Wuhlheide

Mehr Transparenz und Mitbestimmung bei der Parkeisenbahn

Glaswände im Bahnhofsgebäude der Parkeisenbahn sollen für mehr Transparenz sorgen. Ein Ruheraum nur für Kinder wird eingerichtet. Pädagogen werden engagiert. Erwachsene Parkeisenbahner sollen künftig nicht mehr für längere Zeit mit Minderjährigen allein sein.

"Wir wollen Situationen vermeiden, die sexuellen Missbrauch möglich machen", sagte Klaus Ulbricht, ehemaliger Bürgermeister von Treptow-Köpenick, am Mittwoch bei einem Gespräch über die Zukunft der Museumsbahn. Ulbricht, 73 Jahre alt, ist von der Senatsjugendverwaltung beauftragt, die Aufarbeitung der Missbrauchsfälle und die weitere Entwicklung der Parkeisenbahn Wuhlheide zu begleiten.

Bislang gebe es kaum ein Mitspracherecht für die jungen Parkeisenbahner, sagte Ulbricht. Nun werde eine Art Personalvertretung gegründet, der je zwei Kinder, Jugendliche und Erwachsene angehören. Das Beratungsteam "Berliner Jungs", das sich dem Schutz von Kindern vor pädophilen Übergriffen widmet, habe mit allen Mitarbeitern und den Kindern und Jugendlichen der Parkeisenbahn gesprochen, sagte Ulbricht. Die Situationen, durch die es möglich wurde, dass Kinder und Jugendliche erpresst werden konnten, seien analysiert worden. "In der Hierarchie der Bahn ergeben sich, wenn man nicht genau aufpasst, persönliche Abhängigkeiten." Einzelentscheidungen von Erwachsenen über Kinder dürfe es nicht mehr geben, forderte Ulbricht. Die Parkeisenbahn habe jetzt eine Kinderschutzbeauftragte. Staatssekretärin Sigrid Klebba sagte, es müsse dafür gesorgt werden, dass die Parkeisenbahn künftig die Anforderungen an einen freien Träger der Jugendhilfe erfülle. Die gemeinnützige GmbH bekommt jährlich eine Zuwendung von rund 16.000 Euro vom Senat.
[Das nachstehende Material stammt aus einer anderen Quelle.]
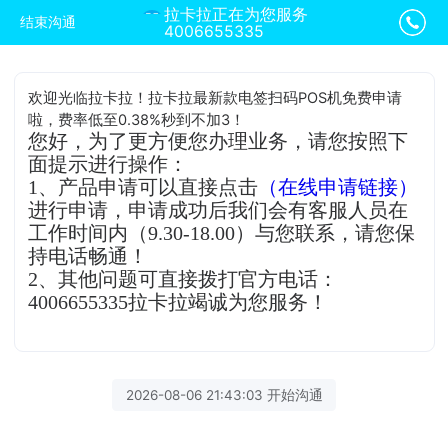
拉卡拉正在为您服务
结束沟通
4006655335
欢迎光临拉卡拉！拉卡拉最新款电签扫码POS机免费申请
啦，费率低至0.38%秒到不加3！
您好，为了更方便您办理业务，请您按照下
面提示进行操作：
1、产品申请可以直接点击
（在线申请链接）
进行申请，申请成功后我们会有客服人员在
工作时间内（9.30-18.00）与您联系，请您保
持电话畅通！
2、其他问题可直接拨打官方电话：
4006655335拉卡拉竭诚为您服务！
2026-08-06 21:43:03 开始沟通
Seit Ende 2010 ist bekannt, dass es mehrfach zum Missbrauch von Kindern und Jugendlichen bei der Museumsbahn gekommen war. Die betreffenden Mitarbeiter erhielten Hausverbot. Mehrere Täter wurden bereits verurteilt. Derzeit lassen sich 21 Kinder und 43 Jugendliche bei der Parkeisenbahn als Schaffner, Stationsvorsteher oder Techniker ausbilden. Am 24. März ist Saisonstart.